[Текст для чтения]

Солнце светило, кричали петухи, веселил мирный звон известных своею древностью севастопольских трамваев, созревали виноградники, но уже при всем том не радостно, а как-то печально было смотреть с высоты каменных трапов на дальнюю синеву моря: все чаще великая беда напоминала о себе налетами с воздуха, жертвами на море, казалось бы еще безмятежном.
Бои шли на Днепре и вокруг Одессы, а только накануне в морском дозоре погиб дежурный катер: на полном ходу кораблик наскочил на мину. Не нашли ничего — только две-три плавающие бескозырки. Катером командовал лейтенант, с которым успел подружиться младший лейтенант Луначарский, состоявший тогда при штабе ОВРа (охрана водного района). В ту пору ОВР был самым активным соединением флота. Крейсеры и эсминцы ходили под Одессу, уходили туда под прикрытием конвоев транспорты с войсками и оружием; и тогда маленькие бойцы — катера и тральщики — неизменно опять сопровождали корабли высшего ранга. Назначение Луначарского в ОВР, конечно, было интереснейшим, многие из нас, прикомандированных к другим частям флота, а в большинстве — к редакции общефлотской газеты «Красный черноморец», охотно посещали базу ОВРа в Стрелецкой бухте, моряков-катерников.
Я застал-Луначарского за расклейкой стенгазеты. Этим не исчерпывались его обязанности. Он (как, впрочем, и многие из нас) был и газетчиком, и докладчиком по литературным и текущим политическим вопросам, и сотрудником «Красного черноморца», и корреспондентом московских изданий, и автором сценических клубных миниатюр, и собирателем флотского фольклора, и летописцем, и историком, и главное — при всем при том — писателем и поэтом с душою, обеспокоенной небывалыми впечатлениями войны.
В работах Луначарского, в его разнообразном амплуа была еще одна особенность, которой он придавал первостепенное значение. Он владел английским и поставил себе задачу — хорошо усвоить немецкий и другие языки. Именно в этом видел он свое предназначение, считал, что тут он может принести наибольшую пользу, и потому дорожил каждым свободным часом для усовершенствования в языках, как он сам говорил, работал «до одури».
Недавно прибыли в Севастополь английские офицеры-специалисты по магнитным устройствам, с их помощью оборудовались противоминной защитой корабли, была нужда в переводчиках, и знания Луначарского действительно оказались очень кстати.
— Здравствуйте, Луначарский! Ого, усики уже заметны?
— Здравствуйте, Бондарин! — не отрываясь от работы, отвечал он.
Было модно на флоте отпускать усы — и Толя решил последовать моде: подстриженные усики на сухощавом лице, высокий лоб, воротник кителя расстегнут, прядь темных волос спадает на лоб; темные, чаще всего задумчивые глаза сейчас очень печальны, и я догадываюсь о причине.

[/Текст для чтения]

Задания =
(1) Ответьте по тексту для чтения на вопросы:
(a) Где, по тексту, шли бои?
(b) Каким иностранным языком Луначарский уже владел?
(c) Кто недавно прибыл в Севастополь?
(2) Переведите на английский язык предложение из текста для чтения: «В ту пору ОВР был самым активным соединением флота.»
(3) Перепишите фрагмент текста для чтения, заменив «кораблик» на «катерок». Начните со слов «Бои шли на Днепре» и остановитесь после слов «Стрелецкой бухте, моряков-катерников.».
Приведённый далее список — самостоятельный материал, с текстом для чтения не связанный.

[Приведённый список]

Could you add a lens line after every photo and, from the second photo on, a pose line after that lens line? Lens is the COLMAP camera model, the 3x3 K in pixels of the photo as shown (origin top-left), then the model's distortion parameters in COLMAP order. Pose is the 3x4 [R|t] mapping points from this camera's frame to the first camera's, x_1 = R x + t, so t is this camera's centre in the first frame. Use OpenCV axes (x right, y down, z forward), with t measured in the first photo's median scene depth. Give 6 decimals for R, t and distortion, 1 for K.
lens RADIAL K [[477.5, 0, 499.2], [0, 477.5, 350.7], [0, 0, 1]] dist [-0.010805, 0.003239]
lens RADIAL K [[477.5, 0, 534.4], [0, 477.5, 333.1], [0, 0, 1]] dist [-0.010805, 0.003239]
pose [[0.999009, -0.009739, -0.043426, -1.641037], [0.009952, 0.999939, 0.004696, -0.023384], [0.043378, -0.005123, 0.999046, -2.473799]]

[/Приведённый список]
[Приведённый список]

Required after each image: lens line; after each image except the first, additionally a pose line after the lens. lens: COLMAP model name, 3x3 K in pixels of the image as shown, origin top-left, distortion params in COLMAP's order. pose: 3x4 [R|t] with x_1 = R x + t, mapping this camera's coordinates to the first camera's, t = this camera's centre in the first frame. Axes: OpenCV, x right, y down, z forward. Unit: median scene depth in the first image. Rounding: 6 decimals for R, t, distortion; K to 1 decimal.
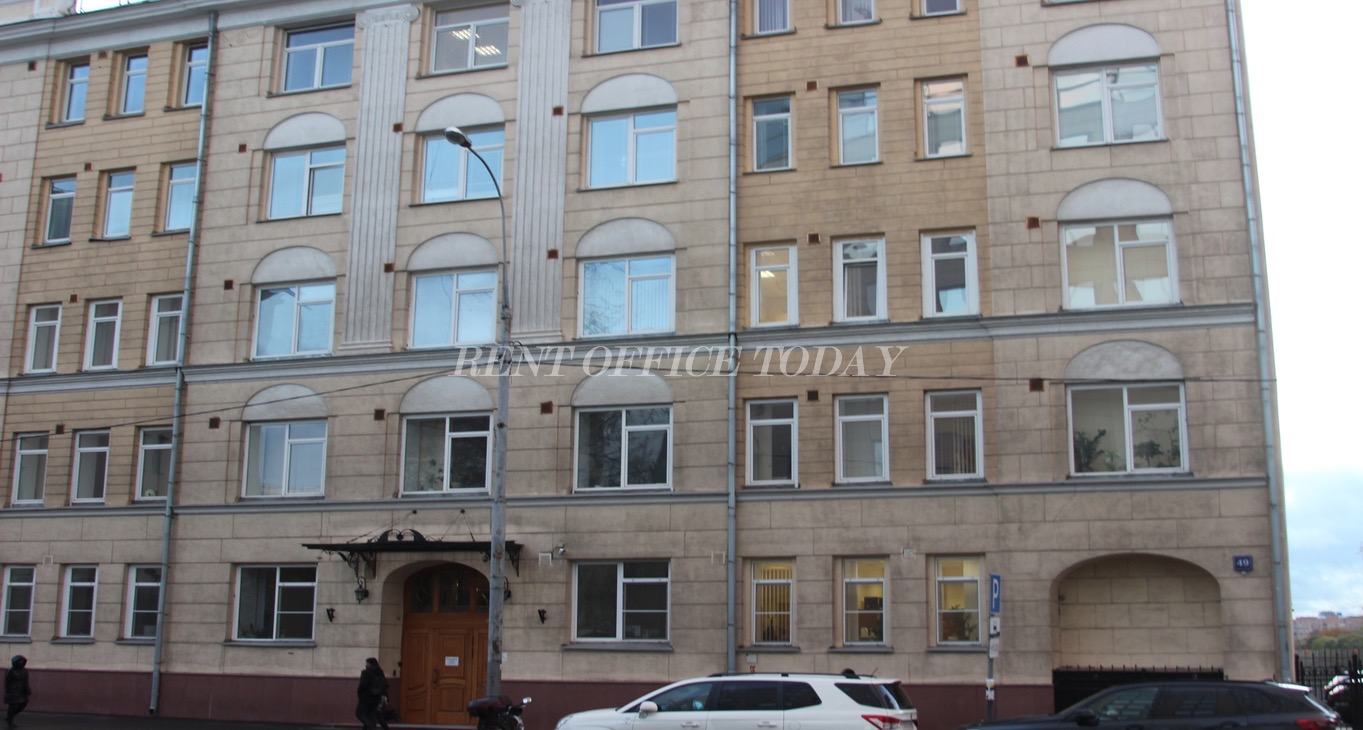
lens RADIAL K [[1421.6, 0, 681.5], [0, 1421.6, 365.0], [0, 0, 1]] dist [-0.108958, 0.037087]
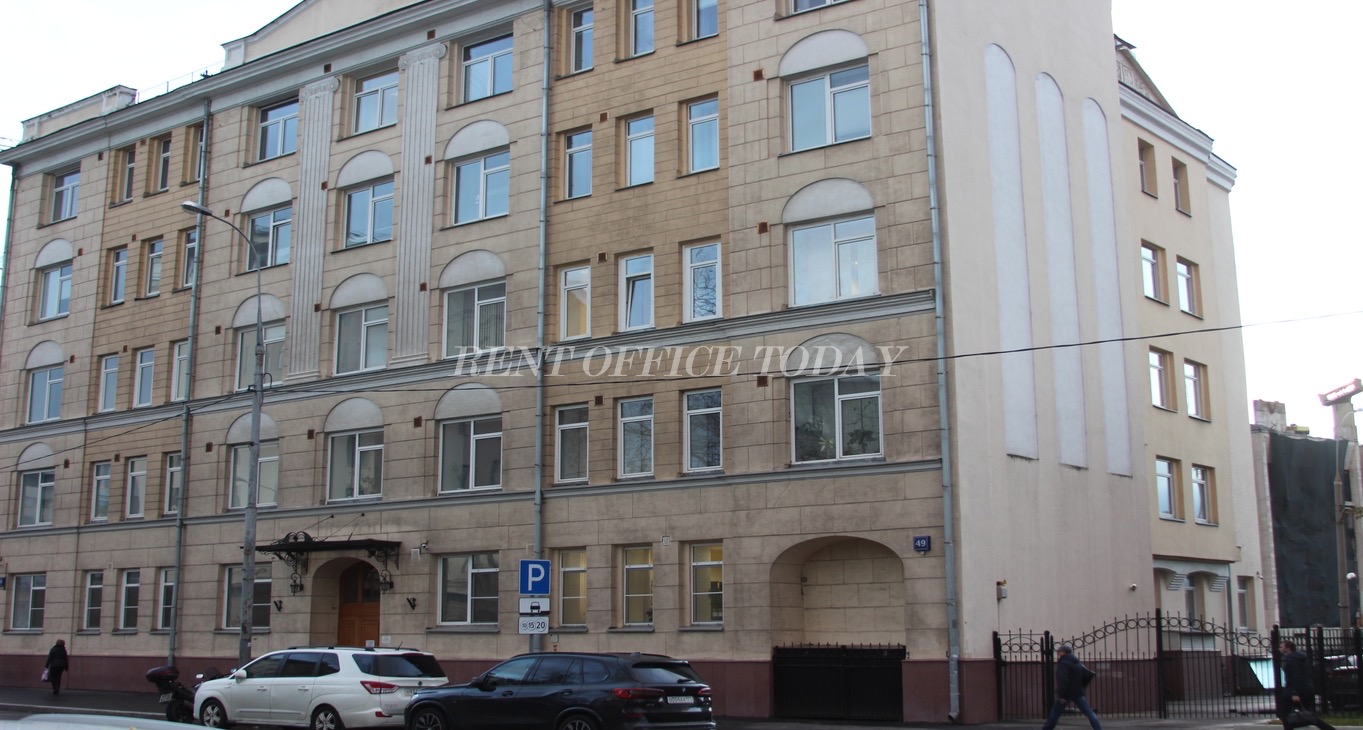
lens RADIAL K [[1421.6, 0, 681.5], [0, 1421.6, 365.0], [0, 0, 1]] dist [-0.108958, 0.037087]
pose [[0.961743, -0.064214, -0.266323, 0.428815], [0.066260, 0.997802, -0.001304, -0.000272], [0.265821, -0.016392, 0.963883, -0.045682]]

[/Приведённый список]

Ответы к заданиям =
(1)
(a) На Днепре и вокруг Одессы.
(b) Английским.
(c) Английские офицеры-специалисты по магнитным устройствам.

(2) At that time, the OVR was the most active formation of the fleet.

(3)
Бои шли на Днепре и вокруг Одессы, а только накануне в морском дозоре погиб дежурный катер: на полном ходу катерок наскочил на мину. Не нашли ничего — только две-три плавающие бескозырки. Катером командовал лейтенант, с которым успел подружиться младший лейтенант Луначарский, состоявший тогда при штабе ОВРа (охрана водного района). В ту пору ОВР был самым активным соединением флота. Крейсеры и эсминцы ходили под Одессу, уходили туда под прикрытием конвоев транспорты с войсками и оружием; и тогда маленькие бойцы — катера и тральщики — неизменно опять сопровождали корабли высшего ранга. Назначение Луначарского в ОВР, конечно, было интереснейшим, многие из нас, прикомандированных к другим частям флота, а в большинстве — к редакции общефлотской газеты «Красный черноморец», охотно посещали базу ОВРа в Стрелецкой бухте, моряков-катерников.